Because the scale of reactions differs by platform. On Reddit, a post with 10 upvotes and a few comments is noteworthy. On LinkedIn, a post with 3 reactions and 1 comment is also noteworthy. PLATFORM_MIN_SCORE on lines 39-46 sets reddit at 10, twitter and x at 5, linkedin at 3, moltbook at 3, github at 3. A default of 5 covers anything unknown. If no platform is passed, min_score_for(None) returns 5.

Where exactly does the feedback report get injected into the prompt?

skill/engage.sh line 75 captures TOP_REPORT=$(python3 $REPO_DIR/scripts/top_performers.py --platform reddit 2>/dev/null || echo '(top performers report unavailable)').
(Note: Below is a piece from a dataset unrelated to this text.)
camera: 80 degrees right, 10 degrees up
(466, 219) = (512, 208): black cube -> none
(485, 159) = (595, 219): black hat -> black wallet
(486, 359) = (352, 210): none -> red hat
Line 150 of the same file, inside the big heredoc that becomes the Claude prompt, literally includes '## FEEDBACK FROM PAST PERFORMANCE (use this to write better replies): $TOP_REPORT'. The whole report lands as a top-level block of the drafting context, ahead of the engagement styles block.
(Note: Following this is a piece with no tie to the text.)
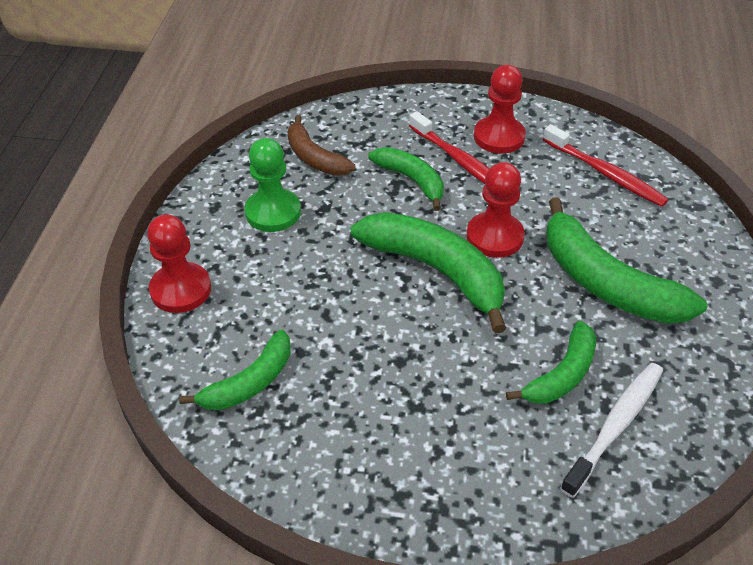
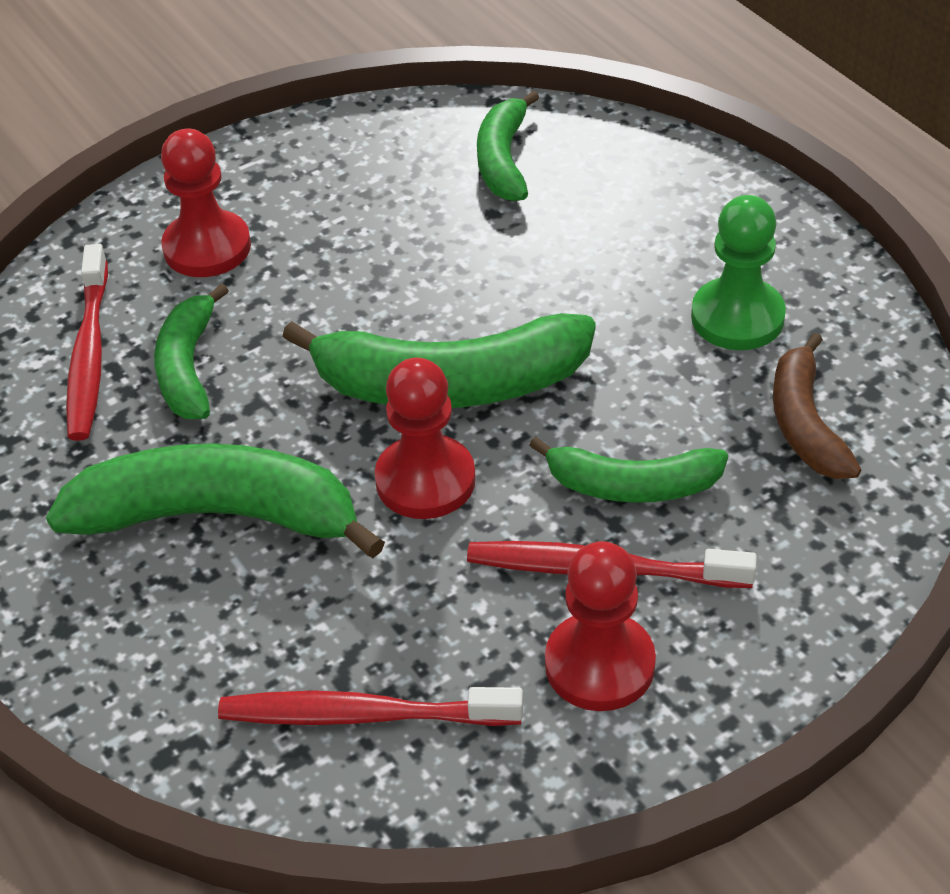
camera: 140 degrees right, 0 degrees up
(181, 289) = (696, 180): red pawn -> red pawn (207, 247)
(314, 157) = (805, 423): brown banana -> brown banana turned 105 degrees counterclockwise
(615, 426) = (89, 354): white toothbrush -> red toothbrush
Does this actually change what the LLM writes?

It changes two things. First, the style ranking table shifts which archetypes Claude reaches for first. Storyteller with avg_cm=1.7 on Reddit will be picked more often than snarky_oneliner with avg_cm=0.4 because the prompt now shows that gap. Second, the bottom-post reasons teach Claude not to repeat specific failure patterns; after a few cycles where 'curious_probe style (negative avg on Reddit)' appears in bottom-10, the model stops drafting curious_probe on Reddit at all, which is why PLATFORM_POLICY also bans it at the hard level.

Is this separate from the PLATFORM_POLICY hard bans?
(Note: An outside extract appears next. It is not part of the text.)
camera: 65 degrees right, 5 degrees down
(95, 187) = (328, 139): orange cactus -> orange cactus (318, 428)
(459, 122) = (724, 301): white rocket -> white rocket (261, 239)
Yes. PLATFORM_POLICY in scripts/engagement_styles.py is tone policy, not data policy. It bans curious_probe on Reddit and snarky_oneliner on LinkedIn regardless of what the numbers say. top_performers.py is performance data, not policy. The two layers stack. A style has to clear both: not banned by PLATFORM_POLICY, and surfaced (or demoted) by the live score ranking. This separation is deliberate: policy is about what we want to be seen doing, performance is about what works.

Why is this block under a do-not-simplify warning?

Lines 55-58 of top_performers.py: 'DO NOT REMOVE OR SIMPLIFY THE FUNCTIONS BELOW. These are data-driven improvements based on analysis of 3,000+ posts. They have been reverted by other agents twice already. Protected by pre-commit hook. See CLAUDE.md.' The block got refactored out by AI coding agents who saw 'unused PRODUCT_NAMES' in a static check and removed it. The warning plus the pre-commit hook exist so the block survives future refactors.

Can I use this pattern without running all of S4L?

The pattern is small. A SQL query with a composite score, a per-platform threshold dict, a substring-based anti-pattern filter, and a rule-based failure annotator. If you already log your own posts to a database with an upvotes or reactions field and you run your drafts through an LLM, you can copy this shape verbatim, change the column names, and inject the output into your prompt. The only S4L-specific piece is which engagement styles are tracked; you would pick your own.